▶ _Your objective_: Examine each line of the data. Copy the line if it includes the word "hand".

*** Data in this exercise ***

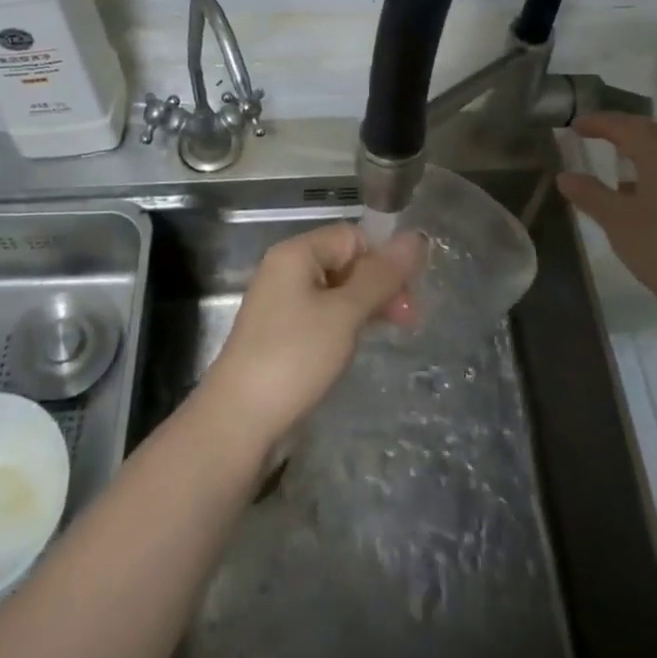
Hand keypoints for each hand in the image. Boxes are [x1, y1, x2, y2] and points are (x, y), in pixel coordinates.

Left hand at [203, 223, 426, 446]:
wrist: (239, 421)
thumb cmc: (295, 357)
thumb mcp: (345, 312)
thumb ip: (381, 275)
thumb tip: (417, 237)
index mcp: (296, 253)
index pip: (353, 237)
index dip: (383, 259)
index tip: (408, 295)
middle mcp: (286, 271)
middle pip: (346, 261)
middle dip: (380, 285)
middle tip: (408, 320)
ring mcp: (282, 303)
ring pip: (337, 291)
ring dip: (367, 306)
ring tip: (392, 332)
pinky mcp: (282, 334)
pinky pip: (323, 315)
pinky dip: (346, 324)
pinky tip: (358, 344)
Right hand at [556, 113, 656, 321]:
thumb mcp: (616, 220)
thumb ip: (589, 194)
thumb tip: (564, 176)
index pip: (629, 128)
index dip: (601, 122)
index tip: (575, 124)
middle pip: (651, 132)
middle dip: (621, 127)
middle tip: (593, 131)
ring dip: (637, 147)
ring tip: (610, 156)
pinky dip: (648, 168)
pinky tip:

*** End of Data in this exercise ***

▶ _Written solution_:
Hand keypoints for each hand in the image. Boxes are [x1, y1, x2, y2] and points are (x, y), in pixel coordinates.
Left hand at [203, 223, 426, 446]:
Right hand at [556, 113, 656, 321]:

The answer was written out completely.